**ACTIVITY**
Restate each entry below exactly; pictures stay out of the copy.

**MATERIAL FOR THIS EXERCISE**
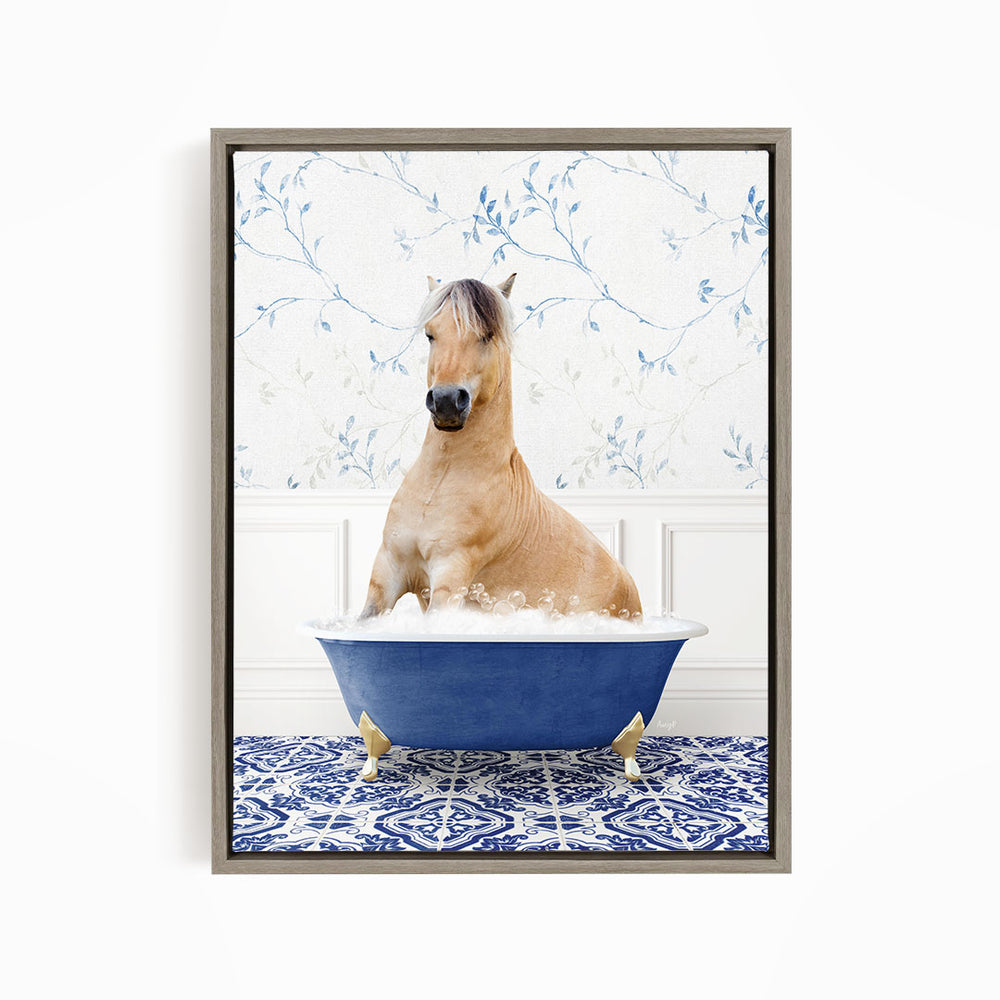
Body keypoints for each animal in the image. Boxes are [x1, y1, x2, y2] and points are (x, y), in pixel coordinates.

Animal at [359, 274, 642, 619]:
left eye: (487, 334)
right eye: (430, 334)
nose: (446, 402)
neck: (440, 482)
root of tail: (628, 585)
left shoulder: (450, 576)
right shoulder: (388, 571)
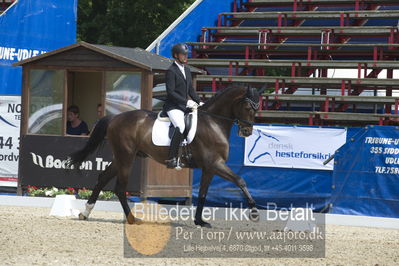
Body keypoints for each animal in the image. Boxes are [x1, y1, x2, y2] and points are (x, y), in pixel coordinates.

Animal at [69, 84, 262, 228]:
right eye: (247, 107)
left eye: (257, 108)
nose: (247, 132)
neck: (213, 123)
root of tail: (115, 118)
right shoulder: (215, 164)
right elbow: (240, 180)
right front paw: (254, 212)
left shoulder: (209, 168)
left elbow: (203, 194)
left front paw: (199, 221)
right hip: (126, 157)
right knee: (119, 188)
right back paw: (132, 219)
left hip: (123, 157)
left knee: (103, 178)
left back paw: (85, 213)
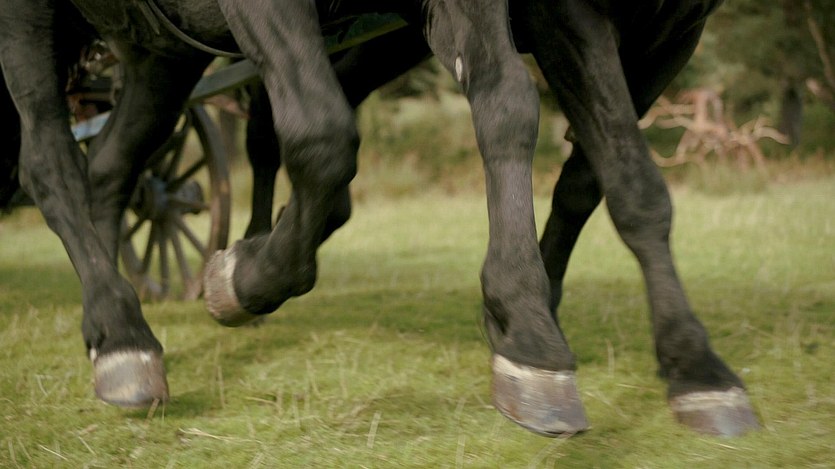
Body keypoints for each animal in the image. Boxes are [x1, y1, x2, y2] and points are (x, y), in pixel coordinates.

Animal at [0, 0, 758, 438]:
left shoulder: (668, 29)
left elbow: (603, 166)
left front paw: (693, 369)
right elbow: (322, 137)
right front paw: (240, 277)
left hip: (161, 50)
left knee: (109, 169)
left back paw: (111, 324)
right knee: (48, 162)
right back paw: (125, 336)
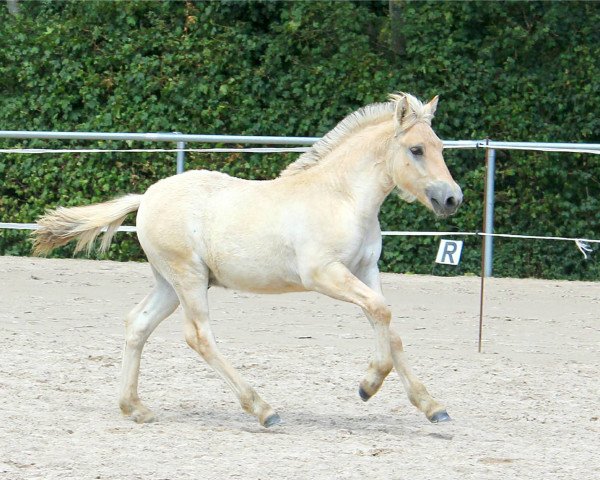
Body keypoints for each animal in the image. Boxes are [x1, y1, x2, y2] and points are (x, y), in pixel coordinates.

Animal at [32, 92, 464, 426]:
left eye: (441, 148)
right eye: (416, 149)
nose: (452, 198)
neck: (341, 197)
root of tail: (147, 197)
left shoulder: (365, 270)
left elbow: (388, 325)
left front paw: (432, 407)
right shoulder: (324, 274)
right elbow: (381, 313)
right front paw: (368, 385)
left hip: (170, 284)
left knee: (137, 324)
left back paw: (135, 408)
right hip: (188, 279)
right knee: (199, 336)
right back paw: (263, 409)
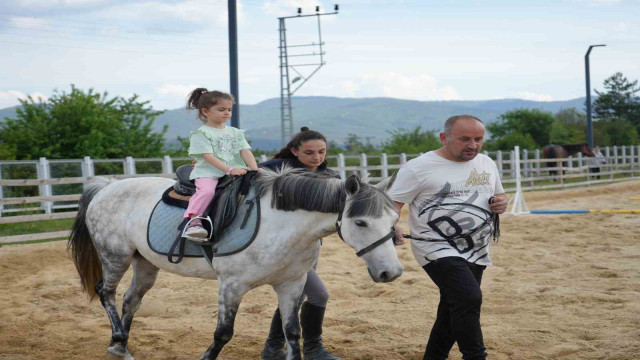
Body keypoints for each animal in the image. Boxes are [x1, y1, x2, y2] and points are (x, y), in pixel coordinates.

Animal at [69, 169, 400, 360]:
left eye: (395, 218)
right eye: (361, 222)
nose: (392, 272)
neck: (282, 224)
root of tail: (105, 188)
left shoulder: (291, 285)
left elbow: (293, 333)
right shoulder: (231, 286)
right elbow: (223, 334)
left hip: (145, 264)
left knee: (130, 300)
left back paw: (121, 347)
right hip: (115, 256)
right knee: (106, 292)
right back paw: (118, 339)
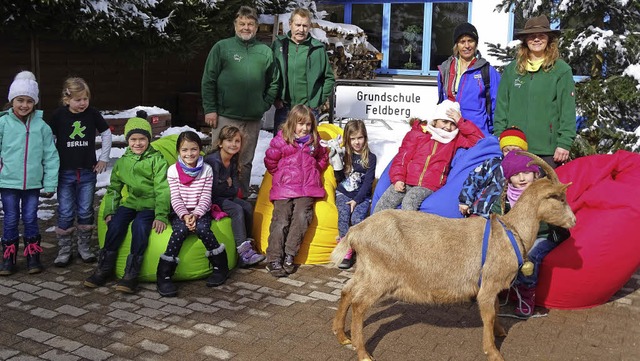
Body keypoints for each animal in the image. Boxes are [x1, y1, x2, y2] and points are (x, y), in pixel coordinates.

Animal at [332, 150, 576, 358]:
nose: (573, 221)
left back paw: (342, 336)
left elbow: (497, 309)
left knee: (347, 291)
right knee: (359, 305)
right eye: (560, 199)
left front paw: (500, 332)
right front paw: (493, 352)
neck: (510, 231)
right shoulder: (488, 285)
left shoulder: (494, 286)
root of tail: (357, 231)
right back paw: (363, 352)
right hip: (380, 276)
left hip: (366, 270)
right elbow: (488, 315)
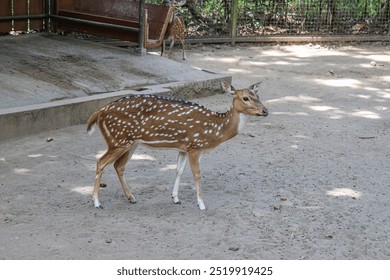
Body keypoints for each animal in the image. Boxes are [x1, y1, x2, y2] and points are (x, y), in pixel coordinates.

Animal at [86, 81, 268, 210]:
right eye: (245, 98)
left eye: (258, 96)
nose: (265, 111)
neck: (215, 130)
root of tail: (99, 112)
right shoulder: (195, 146)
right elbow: (197, 174)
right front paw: (201, 204)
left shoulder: (183, 148)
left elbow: (178, 170)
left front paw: (176, 198)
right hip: (118, 140)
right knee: (101, 162)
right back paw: (97, 202)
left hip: (131, 142)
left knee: (118, 165)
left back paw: (131, 197)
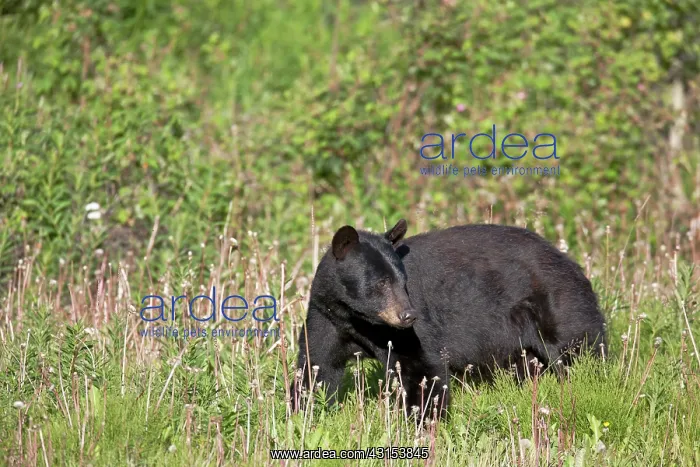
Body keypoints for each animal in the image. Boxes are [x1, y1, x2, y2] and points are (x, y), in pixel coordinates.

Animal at [290, 219, 606, 418]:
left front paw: (425, 420)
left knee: (577, 351)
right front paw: (303, 412)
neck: (358, 319)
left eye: (403, 281)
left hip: (559, 308)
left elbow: (421, 365)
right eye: (380, 283)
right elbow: (318, 365)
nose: (408, 315)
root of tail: (573, 264)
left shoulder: (407, 333)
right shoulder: (326, 316)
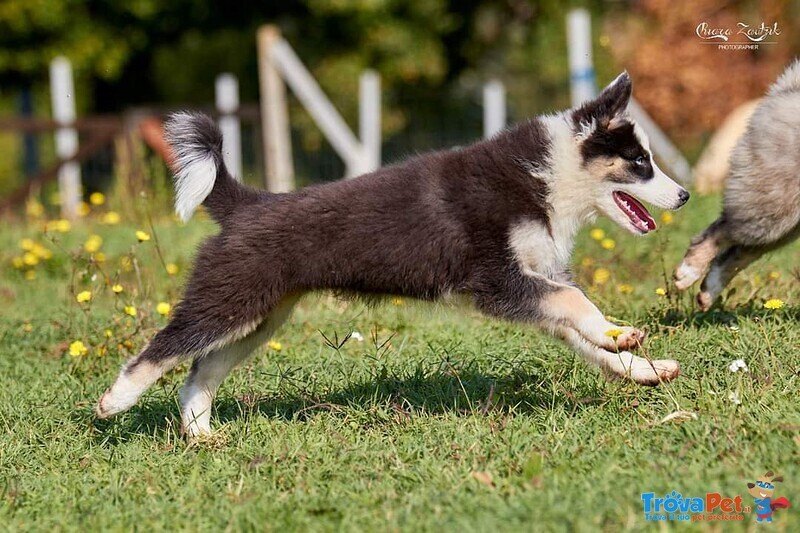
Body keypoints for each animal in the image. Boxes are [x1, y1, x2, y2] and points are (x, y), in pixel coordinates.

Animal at [98, 72, 688, 434]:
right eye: (639, 162)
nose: (683, 196)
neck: (547, 177)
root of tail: (249, 203)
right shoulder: (498, 282)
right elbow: (575, 303)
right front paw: (622, 339)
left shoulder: (536, 279)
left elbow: (584, 331)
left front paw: (636, 361)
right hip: (228, 299)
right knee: (164, 348)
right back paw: (115, 402)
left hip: (259, 316)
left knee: (200, 370)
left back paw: (200, 436)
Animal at [676, 59, 800, 308]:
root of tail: (784, 91)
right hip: (773, 209)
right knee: (720, 232)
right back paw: (688, 273)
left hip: (783, 220)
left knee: (740, 253)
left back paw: (708, 292)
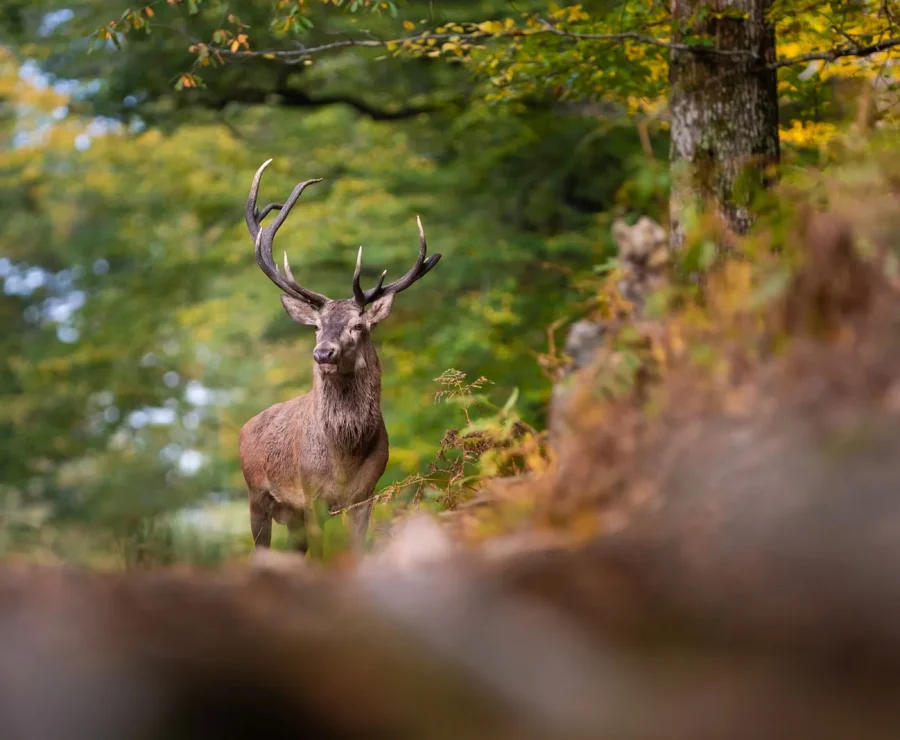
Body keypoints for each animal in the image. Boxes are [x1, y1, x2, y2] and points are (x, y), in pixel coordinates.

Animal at [238, 159, 441, 554]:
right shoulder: (311, 495)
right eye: (316, 326)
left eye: (358, 325)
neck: (343, 458)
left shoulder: (366, 494)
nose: (323, 352)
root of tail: (245, 427)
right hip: (257, 495)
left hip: (290, 516)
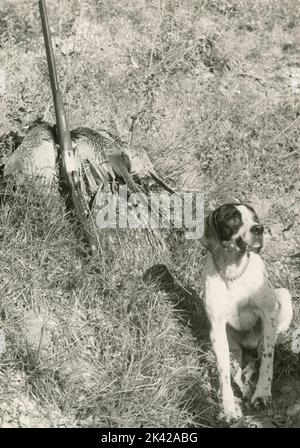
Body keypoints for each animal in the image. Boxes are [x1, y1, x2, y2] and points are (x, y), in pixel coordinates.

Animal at [200, 205, 292, 422]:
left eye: (255, 218)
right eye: (233, 219)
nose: (259, 228)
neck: (233, 270)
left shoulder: (269, 314)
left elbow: (267, 359)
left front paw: (261, 394)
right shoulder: (216, 329)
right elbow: (223, 372)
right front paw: (228, 408)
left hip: (283, 296)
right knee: (236, 362)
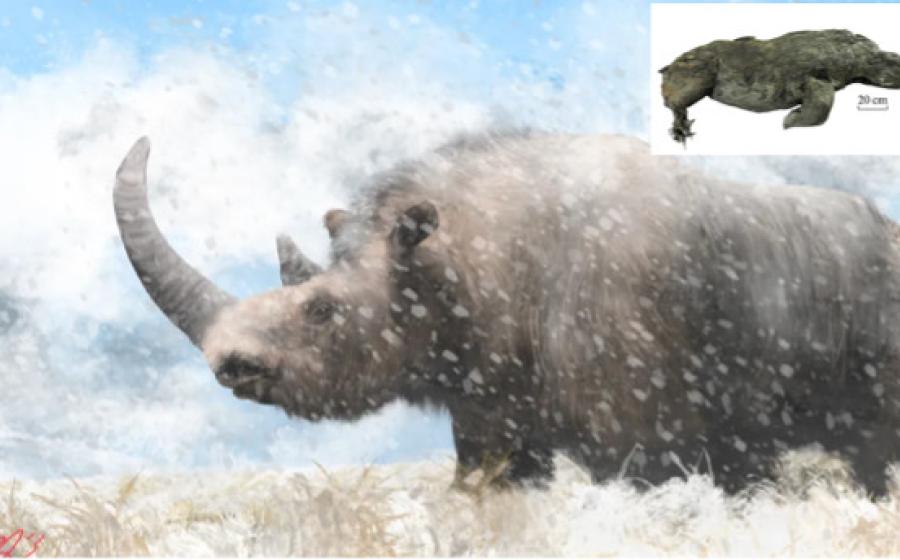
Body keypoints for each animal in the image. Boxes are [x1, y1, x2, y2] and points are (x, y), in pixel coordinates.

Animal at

**RESPONSE TO THE EXERCISE**
Body keypoints for each animal in the image. Boxes are [x1, y1, x2, y2] and points are (x, y), in pixel coordinates.

Animal at [359, 274, 642, 619]:
left eye: (487, 334)
right eye: (430, 334)
nose: (446, 402)
neck: (440, 482)
root of tail: (628, 585)
left shoulder: (450, 576)
right shoulder: (388, 571)
Body keypoints for each animal in the image. Boxes are [x1, y1, x2, y2] and points are (x, y), in pixel coordinates.

Animal at [69, 84, 262, 228]:
right eye: (247, 107)
left eye: (257, 108)
nose: (247, 132)
neck: (213, 123)
root of tail: (115, 118)
right shoulder: (215, 164)
right elbow: (240, 180)
right front paw: (254, 212)
left shoulder: (209, 168)
left elbow: (203, 194)
left front paw: (199, 221)
right hip: (126, 157)
right knee: (119, 188)
right back paw: (132, 219)
left hip: (123, 157)
left knee: (103, 178)
left back paw: (85, 213)
Body keypoints for each animal in the image. Boxes are [x1, y1, x2, y2] and points are (x, y), in pixel coordinates.

Animal at [0, 0, 758, 438]:
left shoulder: (668, 29)
left elbow: (603, 166)
left front paw: (693, 369)
right elbow: (322, 137)
right front paw: (240, 277)
left hip: (161, 50)
left knee: (109, 169)
left back paw: (111, 324)
right knee: (48, 162)
right back paw: (125, 336)
Body keypoints for each animal in the image. Boxes are [x1, y1, x2, y2] and points are (x, y), in pixel coordinates.

Animal at [32, 92, 464, 426]:
left eye: (441, 148)
right eye: (416, 149)
nose: (452, 198)
neck: (341, 197)
root of tail: (147, 197)
left shoulder: (365, 270)
left elbow: (388, 325)
left front paw: (432, 407)
right shoulder: (324, 274)
right elbow: (381, 313)
right front paw: (368, 385)
left hip: (170, 284)
left knee: (137, 324)
left back paw: (135, 408)
right hip: (188, 279)
right knee: (199, 336)
right back paw: (263, 409)
Body keypoints for each animal in the image. Boxes are [x1, y1, x2, y2] and points are (x, y), in pixel coordinates.

Animal at [69, 169, 400, 360]:
left eye: (395, 218)
right eye: (361, 222)
nose: (392, 272)
neck: (282, 224)
root of tail: (105, 188)
left shoulder: (291, 285)
left elbow: (293, 333)
right shoulder: (231, 286)
right elbow: (223, 334)
left hip: (145, 264)
left knee: (130, 300)
left back paw: (121, 347)
right hip: (115, 256)
right knee: (106, 292)
right back paw: (118, 339)
Body keypoints for each animal in the image. Boxes are [x1, y1, x2, y2] and points are (x, y), in pixel coordinates.

Animal at [332, 150, 576, 358]:
nose: (573, 221)
left back paw: (342, 336)
left elbow: (497, 309)
left knee: (347, 291)
right knee: (359, 305)
right eye: (560, 199)
left front paw: (500, 332)
right front paw: (493, 352)
neck: (510, 231)
right shoulder: (488, 285)
left shoulder: (494, 286)
root of tail: (357, 231)
right back paw: (363, 352)
right hip: (380, 276)
left hip: (366, 270)
right elbow: (488, 315)
Body keypoints for each animal in the image. Boxes are [x1, y1, x2, y2] and points are (x, y), in pixel coordinates.

Animal at [86, 81, 268, 210]:
right eye: (245, 98)
left eye: (258, 96)
nose: (265, 111)
neck: (215, 130)
root of tail: (99, 112)
right shoulder: (195, 146)
right elbow: (197, 174)
right front paw: (201, 204)
left shoulder: (183, 148)
left elbow: (178, 170)
left front paw: (176, 198)
right hip: (118, 140)
right knee: (101, 162)
right back paw: (97, 202)
left hip: (131, 142)
left knee: (118, 165)
left back paw: (131, 197)
Body keypoints for each animal in the image. Boxes are [x1, y1, x2, y2] and points are (x, y), in pixel coordinates.

Animal at [290, 219, 606, 418]:
left front paw: (425, 420)
left knee: (577, 351)
right front paw: (303, 412)
neck: (358, 319)
left eye: (403, 281)
left hip: (559, 308)
left elbow: (421, 365)
right eye: (380, 283)
right elbow: (318, 365)
nose: (408, 315)
root of tail: (573, 264)
left shoulder: (407, 333)
right shoulder: (326, 316)
Body keypoints for each animal in the image. Boxes are [x1, y1, x2, y2] and points are (x, y), in pixel coordinates.

Animal at [98, 72, 688, 434]:
right eye: (639, 162)
nose: (683, 196)
neck: (547, 177)
root of tail: (249, 203)
right shoulder: (498, 282)
right elbow: (575, 303)
right front paw: (622, 339)
left shoulder: (536, 279)
left elbow: (584, 331)
left front paw: (636, 361)
right hip: (228, 299)
right knee: (164, 348)
right back paw: (115, 402)
left hip: (259, 316)
left knee: (200, 370)
left back paw: (200, 436)
Animal at [676, 59, 800, 308]:
root of tail: (784, 91)
right hip: (773, 209)
right knee: (720, 232)
right back paw: (688, 273)
left hip: (783, 220)
left knee: (740, 253)
left back paw: (708, 292)
Body keypoints for each animal in the image. Boxes are [x1, y1, x2, y2] and points are (x, y), in pixel coordinates.

Animal at [238, 159, 441, 554]:
right shoulder: (311, 495)
right eye: (316, 326)
left eye: (358, 325)
neck: (343, 458)
left shoulder: (366, 494)
nose: (323, 352)
root of tail: (245, 427)
right hip: (257, 495)
left hip: (290, 516)
Body keypoints for each animal in the image. Boxes are [x1, y1, x2, y2] and points are (x, y), in pixel coordinates.

Animal at [200, 205, 292, 422]:
left eye: (255, 218)
right eye: (233, 219)
nose: (259, 228)
neck: (233, 270)
left shoulder: (269, 314)
left elbow: (267, 359)
left front paw: (261, 394)
right shoulder: (216, 329)
right elbow: (223, 372)
right front paw: (228, 408)
left hip: (283, 296)
right knee: (236, 362)
Body keypoints for each animal in the image. Boxes are [x1, y1, x2, y2] and points are (x, y), in pixel coordinates.

Animal at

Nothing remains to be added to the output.